Records shown>

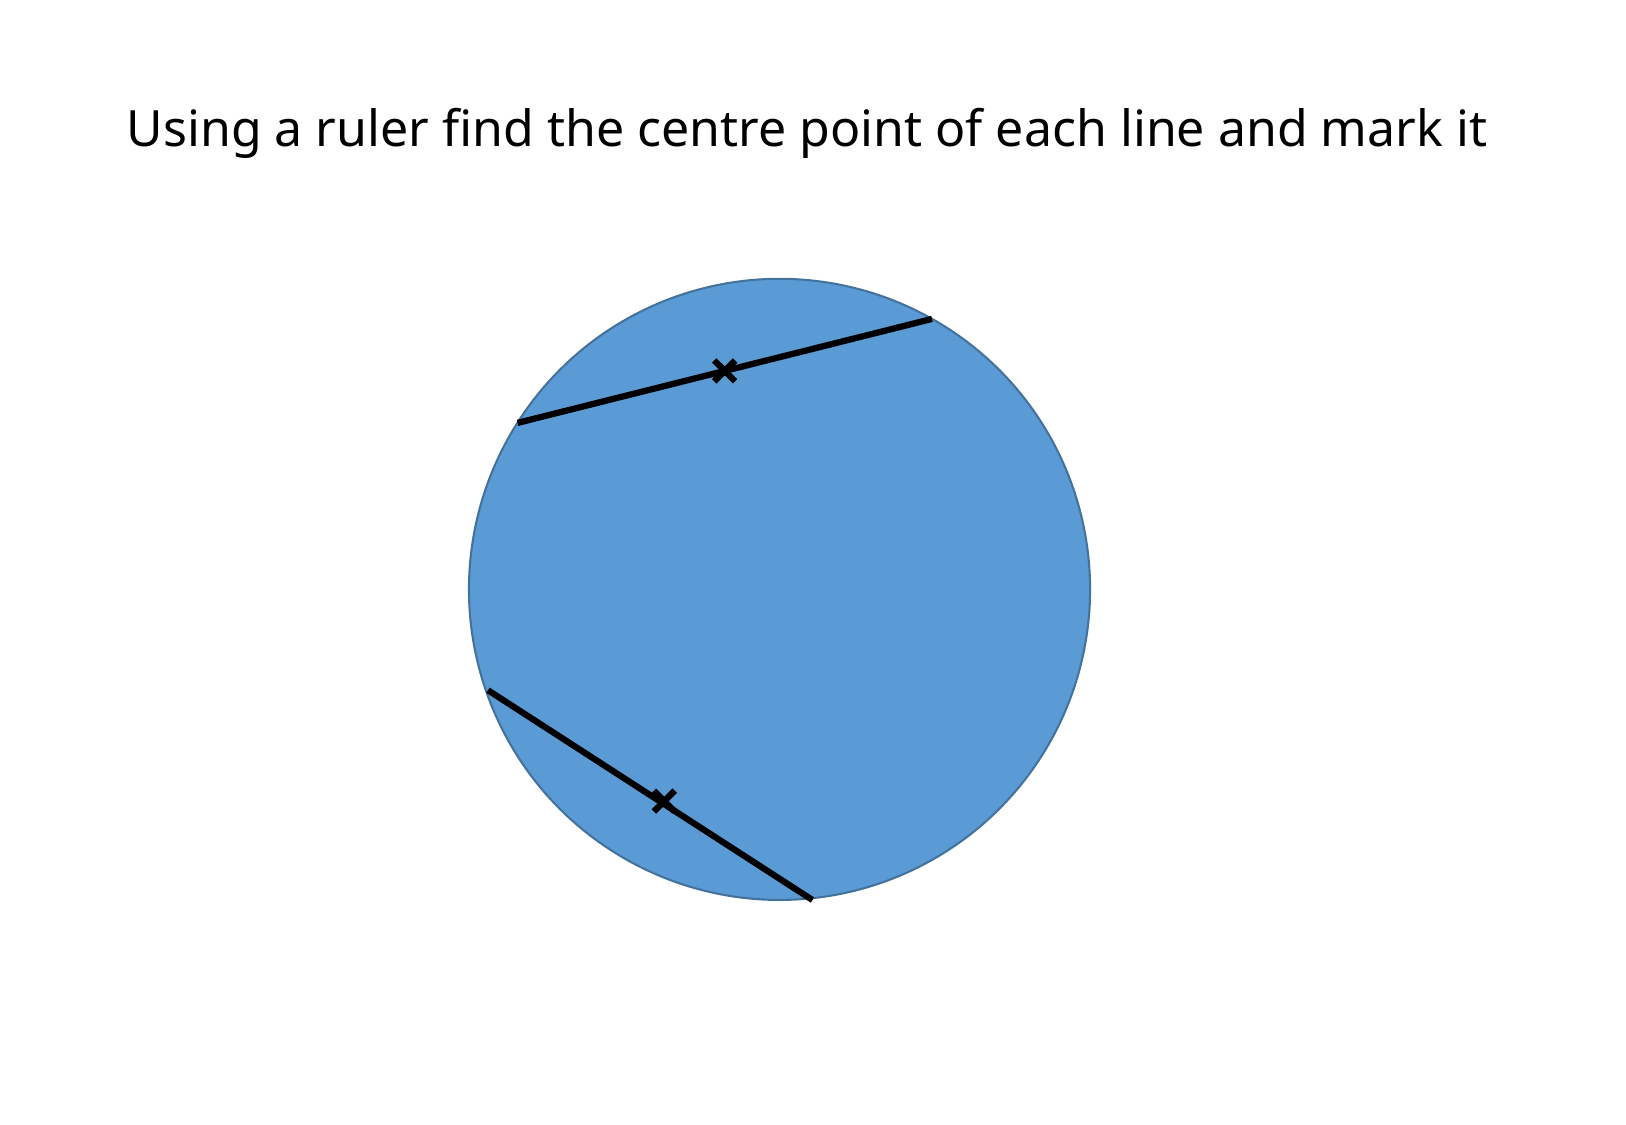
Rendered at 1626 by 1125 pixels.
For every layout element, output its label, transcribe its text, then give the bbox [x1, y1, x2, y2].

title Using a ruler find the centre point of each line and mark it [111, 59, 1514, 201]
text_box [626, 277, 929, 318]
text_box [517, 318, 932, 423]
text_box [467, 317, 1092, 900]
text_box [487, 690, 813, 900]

* * *

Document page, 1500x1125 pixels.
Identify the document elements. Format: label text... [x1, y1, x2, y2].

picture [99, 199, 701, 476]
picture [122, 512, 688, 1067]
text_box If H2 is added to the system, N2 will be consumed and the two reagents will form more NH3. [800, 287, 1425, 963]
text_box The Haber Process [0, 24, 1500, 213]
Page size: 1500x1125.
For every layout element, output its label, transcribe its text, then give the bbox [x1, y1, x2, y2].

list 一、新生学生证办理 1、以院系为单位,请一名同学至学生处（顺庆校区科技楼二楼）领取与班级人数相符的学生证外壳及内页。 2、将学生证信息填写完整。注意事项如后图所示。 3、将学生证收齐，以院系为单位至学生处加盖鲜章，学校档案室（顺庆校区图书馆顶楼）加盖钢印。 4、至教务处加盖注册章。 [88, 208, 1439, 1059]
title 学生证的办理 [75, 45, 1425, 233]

==

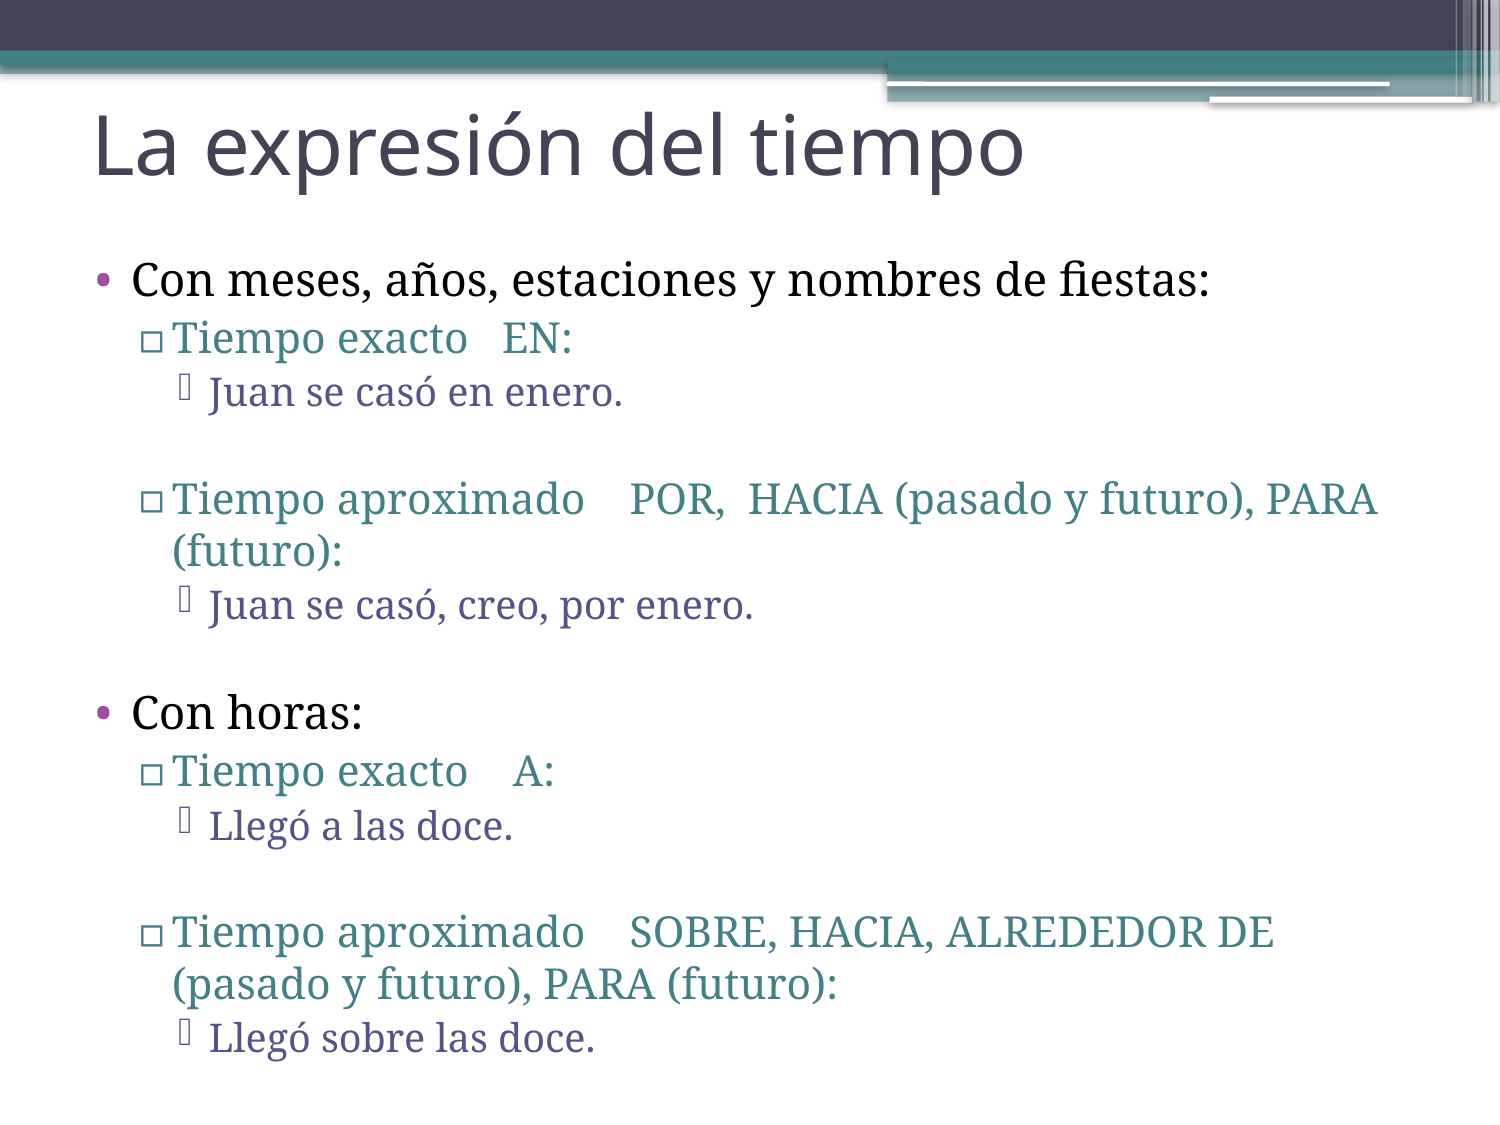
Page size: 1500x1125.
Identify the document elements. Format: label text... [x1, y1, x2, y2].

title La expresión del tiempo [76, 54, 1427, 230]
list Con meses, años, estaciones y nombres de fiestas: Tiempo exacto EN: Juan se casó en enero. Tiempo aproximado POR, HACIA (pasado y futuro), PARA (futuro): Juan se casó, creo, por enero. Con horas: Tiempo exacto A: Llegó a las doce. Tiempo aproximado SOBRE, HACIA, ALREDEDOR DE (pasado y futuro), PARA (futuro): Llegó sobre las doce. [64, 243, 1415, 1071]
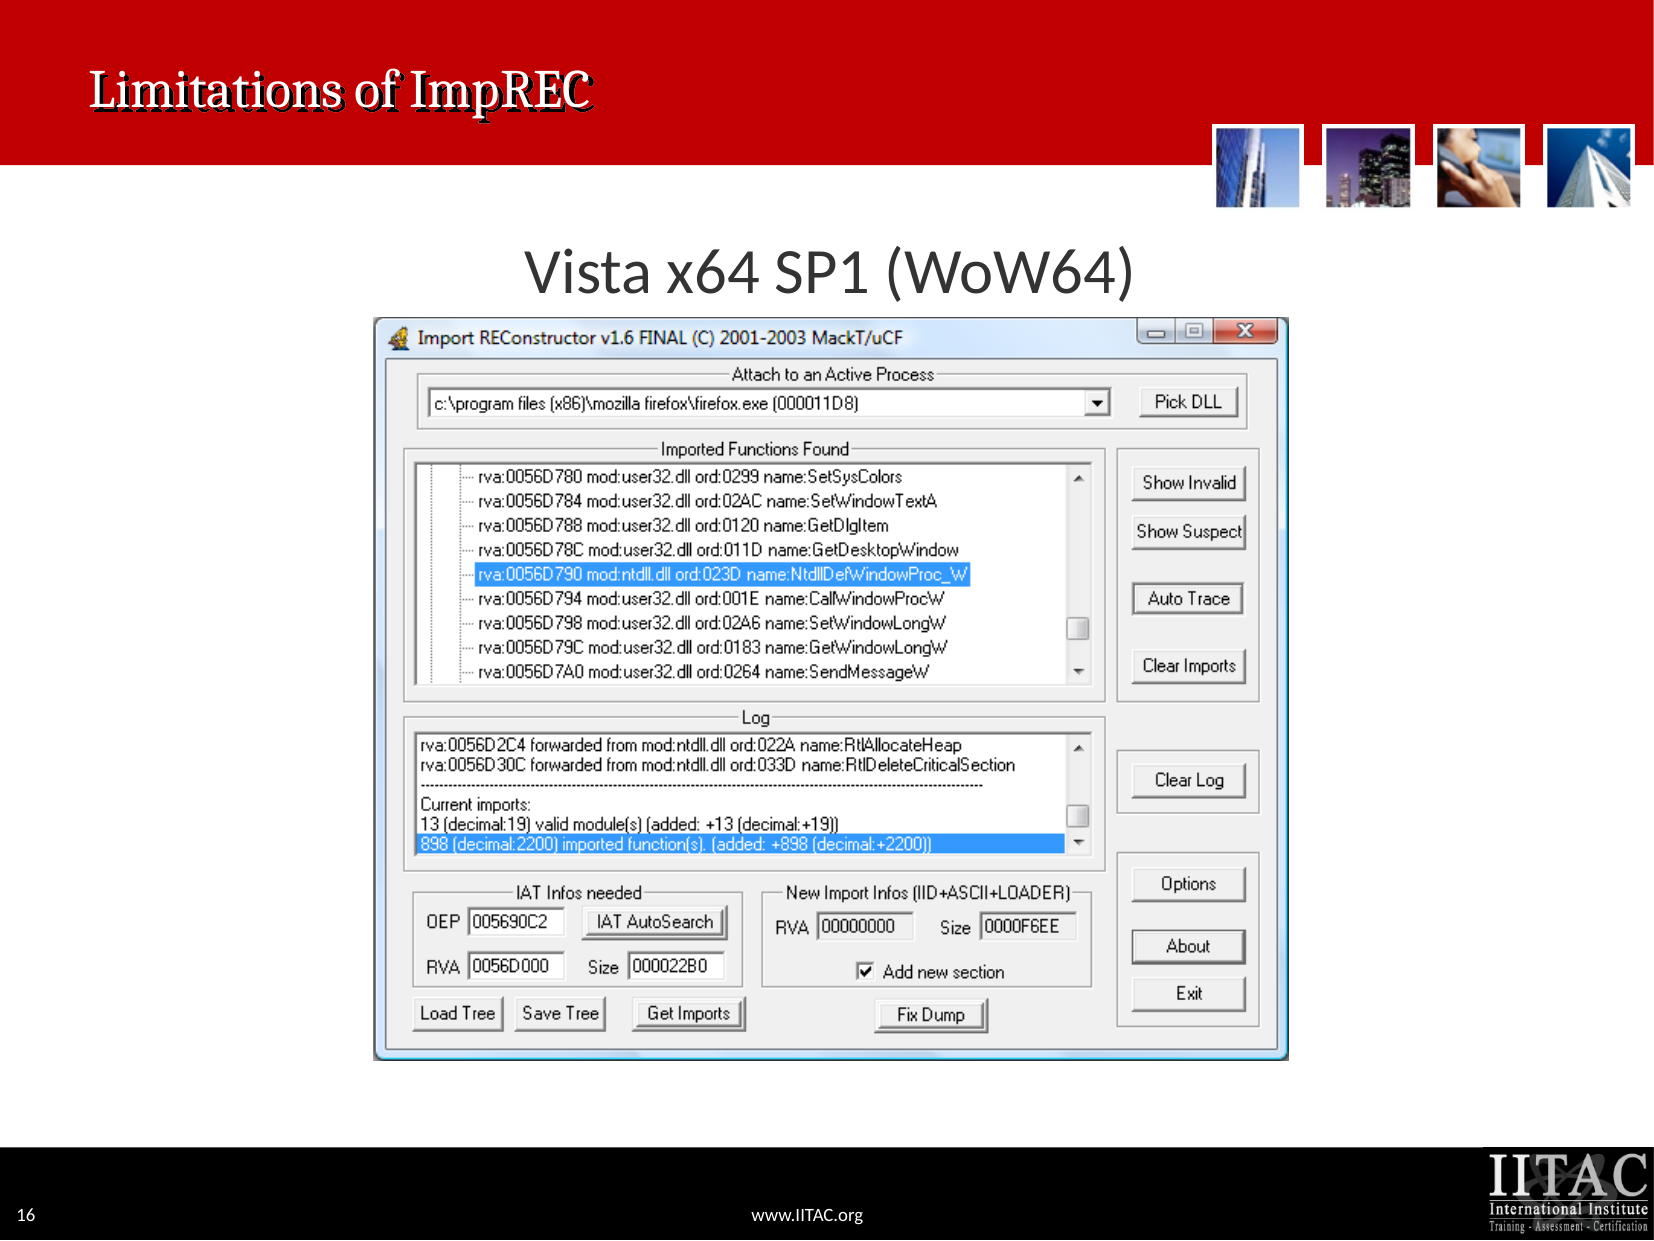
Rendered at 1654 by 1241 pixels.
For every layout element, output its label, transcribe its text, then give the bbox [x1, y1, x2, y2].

Task instructions> If a line above includes the string "Rendered", pick it out.

Written response>
Rendered at 1626 by 1125 pixels.
Rendered at 1654 by 1241 pixels.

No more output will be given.